If they're a fisherman or somebody who's livelihood is dependent on the ocean ecosystem/tourism. Or if they had property on the beach or boats or something that was damaged. Those would be very easy to prove and the lawyers would have a pretty accurate estimate of how much damage or lost income they suffered.
Right, but this absolutely destroyed the tourism industry in the Gulf, which had a ripple effect felt by those far, far from the coast.
People canceled trips to the Gulf and took their money elsewhere. The individuals or businesses in the tourism industry then had less money to spend at other area businesses, who then had less money to spend, and so on and so forth.
The same ripple effect was seen from the sea food industry as well.
So how do you really measure who has been affected by the oil spill and who was not?
Well, speaking strictly for businesses,
BP agreed during the negotiations that any business located within a certain distance of the coast was unquestionably harmed by the spill and entitled to compensation. They also agreed that the only way to fairly determine whether a business not directly on the coast (but located within a specified geographical boundary) was affected by the oil spill and is therefore eligible to file a claim for business economic losses, was to look at the revenue of that business before the oil spill, during the year in which the oil spill occurred, and during the year following the oil spill. If a pattern can be discerned from the revenue (a dip from 2007/2008/2009 to 2010 and a recovery in 2011) then the business is eligible to file a claim.

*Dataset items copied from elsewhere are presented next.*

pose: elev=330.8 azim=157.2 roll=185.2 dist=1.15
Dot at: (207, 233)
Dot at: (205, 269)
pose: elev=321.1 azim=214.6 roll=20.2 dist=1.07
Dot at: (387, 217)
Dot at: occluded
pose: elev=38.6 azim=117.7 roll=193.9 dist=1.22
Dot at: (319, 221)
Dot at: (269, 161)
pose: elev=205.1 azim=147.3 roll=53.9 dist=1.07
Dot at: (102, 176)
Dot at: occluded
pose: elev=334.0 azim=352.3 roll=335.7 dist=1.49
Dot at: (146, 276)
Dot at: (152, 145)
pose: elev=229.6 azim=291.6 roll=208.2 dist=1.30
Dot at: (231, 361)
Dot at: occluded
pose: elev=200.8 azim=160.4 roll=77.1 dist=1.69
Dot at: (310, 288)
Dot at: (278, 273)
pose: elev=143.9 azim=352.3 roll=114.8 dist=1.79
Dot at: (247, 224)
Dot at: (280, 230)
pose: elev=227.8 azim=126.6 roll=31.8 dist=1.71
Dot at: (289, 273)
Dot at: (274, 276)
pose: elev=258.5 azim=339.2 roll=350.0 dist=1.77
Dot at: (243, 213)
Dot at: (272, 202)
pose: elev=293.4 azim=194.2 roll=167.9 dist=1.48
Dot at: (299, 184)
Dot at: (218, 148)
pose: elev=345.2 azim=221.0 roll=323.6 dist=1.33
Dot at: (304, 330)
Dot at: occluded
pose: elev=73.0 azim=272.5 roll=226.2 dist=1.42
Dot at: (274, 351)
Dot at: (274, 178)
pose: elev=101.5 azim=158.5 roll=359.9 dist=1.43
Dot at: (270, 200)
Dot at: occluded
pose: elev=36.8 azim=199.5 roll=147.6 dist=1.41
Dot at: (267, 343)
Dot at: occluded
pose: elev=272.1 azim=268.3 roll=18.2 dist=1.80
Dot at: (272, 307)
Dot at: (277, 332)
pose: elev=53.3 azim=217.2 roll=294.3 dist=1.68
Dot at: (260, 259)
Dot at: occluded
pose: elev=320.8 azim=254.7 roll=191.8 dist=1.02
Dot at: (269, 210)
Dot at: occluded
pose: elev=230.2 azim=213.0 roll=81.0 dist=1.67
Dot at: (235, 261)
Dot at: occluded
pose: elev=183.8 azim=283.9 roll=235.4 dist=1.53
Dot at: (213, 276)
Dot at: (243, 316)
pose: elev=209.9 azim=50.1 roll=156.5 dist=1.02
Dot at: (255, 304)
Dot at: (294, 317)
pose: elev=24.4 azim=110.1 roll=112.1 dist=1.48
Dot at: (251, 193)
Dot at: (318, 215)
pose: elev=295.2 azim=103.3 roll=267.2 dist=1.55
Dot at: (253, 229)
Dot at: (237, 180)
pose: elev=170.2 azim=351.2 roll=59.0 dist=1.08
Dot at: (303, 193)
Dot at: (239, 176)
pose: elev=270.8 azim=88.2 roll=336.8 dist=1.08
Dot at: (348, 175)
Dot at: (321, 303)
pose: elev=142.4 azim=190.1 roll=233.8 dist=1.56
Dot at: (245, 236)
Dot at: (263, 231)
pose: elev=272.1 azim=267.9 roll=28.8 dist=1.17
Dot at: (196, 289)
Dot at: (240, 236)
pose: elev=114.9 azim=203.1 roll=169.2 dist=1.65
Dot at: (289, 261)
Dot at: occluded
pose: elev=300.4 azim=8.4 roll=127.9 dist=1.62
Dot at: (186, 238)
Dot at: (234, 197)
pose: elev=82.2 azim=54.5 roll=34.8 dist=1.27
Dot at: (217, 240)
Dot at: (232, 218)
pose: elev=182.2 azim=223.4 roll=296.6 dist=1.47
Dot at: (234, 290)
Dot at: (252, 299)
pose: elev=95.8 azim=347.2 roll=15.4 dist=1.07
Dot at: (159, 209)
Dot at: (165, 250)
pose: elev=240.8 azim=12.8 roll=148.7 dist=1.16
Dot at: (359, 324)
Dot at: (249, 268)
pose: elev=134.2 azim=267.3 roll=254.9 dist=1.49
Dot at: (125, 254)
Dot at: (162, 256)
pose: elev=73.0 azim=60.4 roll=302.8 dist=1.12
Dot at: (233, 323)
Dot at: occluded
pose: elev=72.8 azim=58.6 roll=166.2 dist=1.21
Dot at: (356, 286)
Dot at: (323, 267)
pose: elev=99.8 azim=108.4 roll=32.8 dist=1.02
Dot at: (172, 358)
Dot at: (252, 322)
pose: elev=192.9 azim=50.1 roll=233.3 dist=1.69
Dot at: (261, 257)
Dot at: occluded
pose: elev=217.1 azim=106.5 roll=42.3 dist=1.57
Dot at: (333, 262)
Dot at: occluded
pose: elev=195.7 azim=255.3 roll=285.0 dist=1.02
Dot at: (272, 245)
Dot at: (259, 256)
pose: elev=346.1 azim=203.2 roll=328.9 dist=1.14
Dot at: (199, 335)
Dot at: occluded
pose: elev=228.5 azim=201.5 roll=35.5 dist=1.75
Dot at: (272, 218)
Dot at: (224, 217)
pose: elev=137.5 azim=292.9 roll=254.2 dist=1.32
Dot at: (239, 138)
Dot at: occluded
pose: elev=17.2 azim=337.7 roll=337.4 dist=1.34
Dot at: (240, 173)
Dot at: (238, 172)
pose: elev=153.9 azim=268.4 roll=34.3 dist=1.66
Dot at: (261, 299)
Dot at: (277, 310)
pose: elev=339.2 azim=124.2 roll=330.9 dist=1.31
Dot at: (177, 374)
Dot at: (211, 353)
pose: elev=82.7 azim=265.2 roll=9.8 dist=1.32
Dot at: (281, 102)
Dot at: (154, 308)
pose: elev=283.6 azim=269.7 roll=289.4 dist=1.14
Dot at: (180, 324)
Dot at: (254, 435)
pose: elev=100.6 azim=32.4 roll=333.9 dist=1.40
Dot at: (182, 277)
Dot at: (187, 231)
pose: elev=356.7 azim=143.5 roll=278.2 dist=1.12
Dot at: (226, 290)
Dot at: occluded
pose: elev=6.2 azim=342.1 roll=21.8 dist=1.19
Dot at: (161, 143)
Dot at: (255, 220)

That's it.
Now, the settlement excludes businesses in certain industries, but other than that as long as your business was located within a specified geographical area and had its revenue fit this pattern, your business is eligible for compensation.
BP negotiated this settlement agreement, including the causation elements that I set out above. Is this a bad deal? From BP's perspective, it certainly is, especially when you consider that many businesses who were probably unaffected by the oil spill were trending on a decline during this time period as a result of the overall performance of the economy. Maybe BP was gambling that the general economic circumstances of the nation prior to the oil spill in 2010 would cause a large percentage of business to be unable to demonstrate the required dip in their 2010 revenues. Nobody outside of BP knows what they were thinking. However, the settlement agreement is what it was negotiated to be, and BP has to live with it.